Implications for the market
Decentralized data markets and machine learning models can break the data monopoly that modern corporations have. For the past 20 years, they have been engaged in standardization and trading of the main source of value on the Internet: proprietary data networks and the impact they have. But now the creation of value is no longer connected with data, but with algorithms.
Cycles of standardization and commercialization of technology. We are nearing the end of an era of data monopolizing networks.In other words, they
create a business model of artificial intelligence, based on direct interaction , provide both the provision of data and the training of models.
The emergence of decentralized markets for data and machine learning models can lead to the creation of the most powerful AI in the world. Due to direct economic incentives, they could get the most valuable data and models. Their power is enhanced by multi-sided network effects. The monopolies of Web 2.0 era network data are turning into everyday goods and becoming good material for a new conglomeration. Probably, we have a few more years to go, but we are going in the right direction.
As the example of the recommender system shows,
the search process is globally inverted . Now people are looking for goods - and in the future, goods will search for people and compete for them.

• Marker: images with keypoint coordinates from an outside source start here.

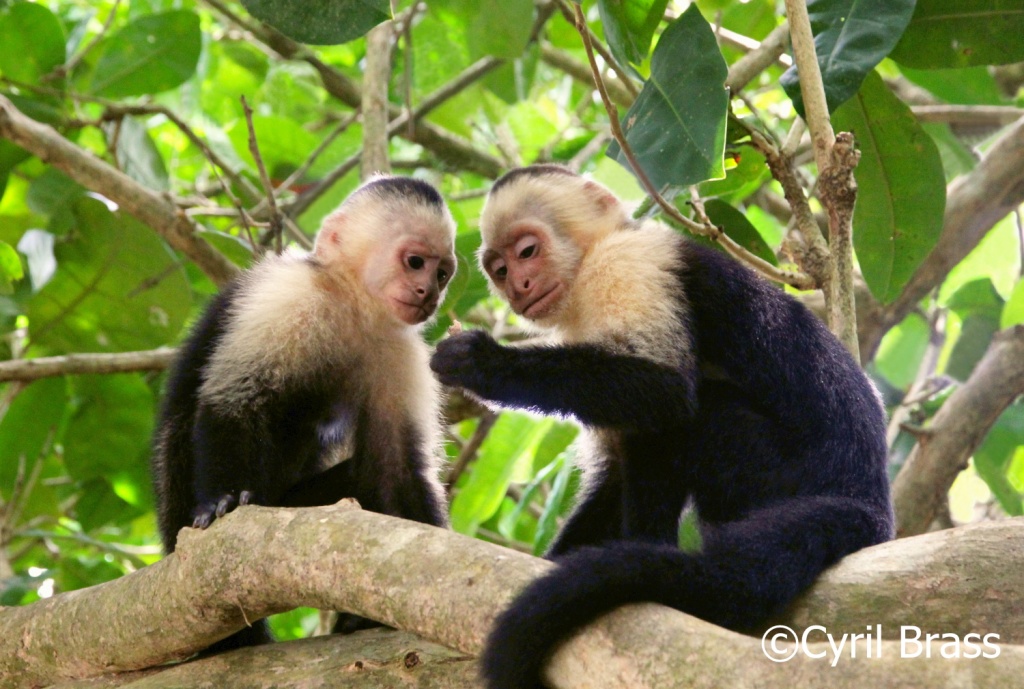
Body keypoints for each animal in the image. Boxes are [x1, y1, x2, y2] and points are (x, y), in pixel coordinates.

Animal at [151, 175, 456, 651]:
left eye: (442, 273)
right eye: (415, 262)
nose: (430, 293)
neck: (350, 303)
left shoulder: (398, 349)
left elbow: (395, 467)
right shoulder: (289, 294)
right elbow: (234, 398)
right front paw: (225, 500)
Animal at [428, 164, 892, 687]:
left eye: (527, 252)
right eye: (500, 270)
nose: (519, 286)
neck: (589, 262)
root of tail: (870, 500)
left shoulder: (629, 265)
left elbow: (666, 393)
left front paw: (485, 363)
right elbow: (613, 472)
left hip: (782, 475)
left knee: (690, 418)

Each consumer will have personal curation markets, in which recommendation systems will compete for placing the most relevant content on their channels. And relevance will be determined by the consumer.
New models will allow us to get the same benefits from powerful services based on machine learning, to which we are accustomed to the example of Google and Facebook services. But without providing personal data.

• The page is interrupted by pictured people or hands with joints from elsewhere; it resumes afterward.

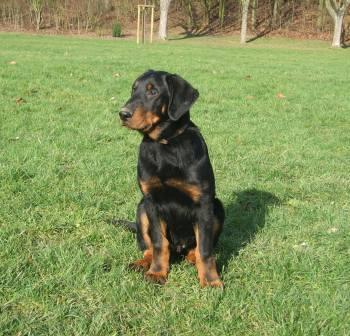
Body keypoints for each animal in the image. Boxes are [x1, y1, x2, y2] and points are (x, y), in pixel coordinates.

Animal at [119, 70, 226, 286]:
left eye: (153, 91)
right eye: (134, 89)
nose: (123, 114)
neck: (166, 144)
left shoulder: (203, 203)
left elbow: (205, 248)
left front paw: (210, 280)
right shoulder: (151, 201)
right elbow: (159, 243)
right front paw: (157, 273)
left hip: (217, 207)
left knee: (197, 246)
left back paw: (192, 258)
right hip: (141, 208)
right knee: (149, 247)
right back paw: (143, 263)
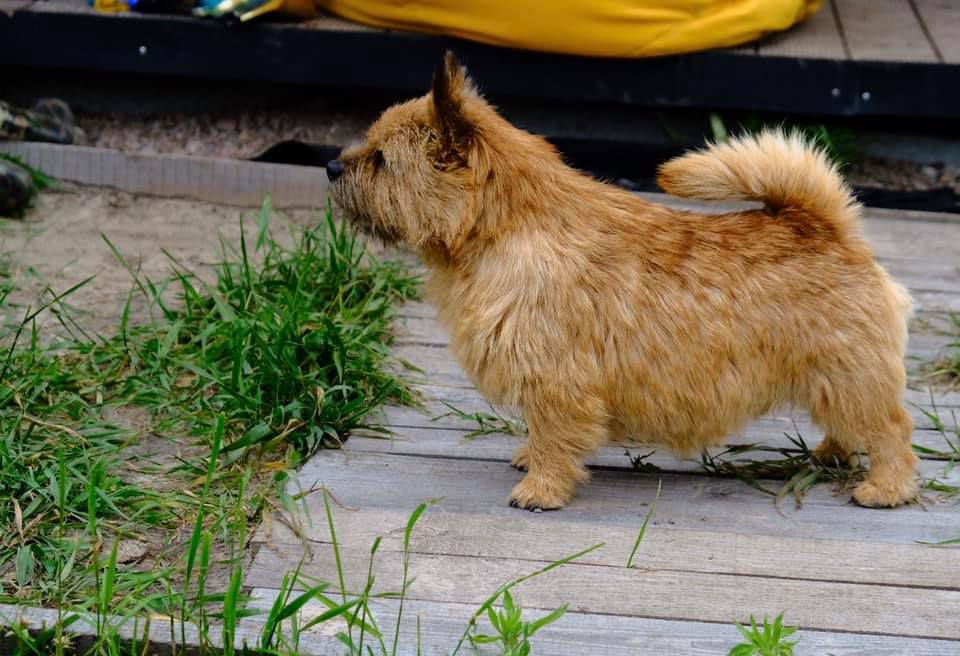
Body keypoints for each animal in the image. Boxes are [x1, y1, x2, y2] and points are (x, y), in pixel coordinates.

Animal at [326, 53, 920, 510]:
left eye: (381, 160)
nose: (331, 167)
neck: (505, 229)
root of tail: (825, 226)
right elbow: (541, 431)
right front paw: (530, 460)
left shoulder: (555, 377)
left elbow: (554, 433)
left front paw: (541, 488)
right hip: (835, 377)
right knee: (852, 425)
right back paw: (830, 454)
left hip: (851, 374)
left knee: (892, 431)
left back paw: (884, 489)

Finally, machine learning will grow faster, as any development engineer, and not just a small group of engineers at large Web 2.0 companies, will be able to access the open data marketplace.
Problems
First of all, safe computing methods are currently slow, and machine learning already requires a lot of computational power. On the other hand, interest in methods of safe computing begins to appear, and their productivity grows. Over the past six months, I have seen several new approaches that significantly improve the performance of the HE, MPC and ZKP.

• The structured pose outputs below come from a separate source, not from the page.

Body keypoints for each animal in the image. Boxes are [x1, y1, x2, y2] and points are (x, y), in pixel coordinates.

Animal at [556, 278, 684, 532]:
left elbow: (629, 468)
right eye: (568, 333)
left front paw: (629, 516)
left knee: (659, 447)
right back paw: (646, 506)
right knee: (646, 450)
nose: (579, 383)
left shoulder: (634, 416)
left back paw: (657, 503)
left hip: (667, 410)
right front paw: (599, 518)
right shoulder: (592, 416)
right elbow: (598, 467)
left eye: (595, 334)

It is difficult to determine the value of a particular data set or model for a metamodel.
Clearing and formatting crowdsourced data is also not easy. Most likely, a number of tools will be used in combination with each other, and standardization processes will begin in the segment with the active participation of small companies.
Finally, paradoxically, the business model for creating such a generalized system is less obvious than in the case of a private system. The same situation with many new crypto-primitives, including with supervising markets.
Conclusion
The combination of machine learning based on private data with blockchain-rewards can lead to the creation of the most productive artificial intelligence systems for various purposes. Now there are big technical problems, which in time seem quite solvable. This segment has enormous potential in the long term, and its development may weaken the dominant position of large Internet companies in data access. These systems even inspire some fears: they load themselves, develop themselves, consume confidential data and become almost unkillable, making me wonder if their creation would lead to the appearance of the most powerful
Moloch in history. In any case, these systems are another example of how cryptocurrencies can first slowly, and then rapidly break into all spheres of economic activity.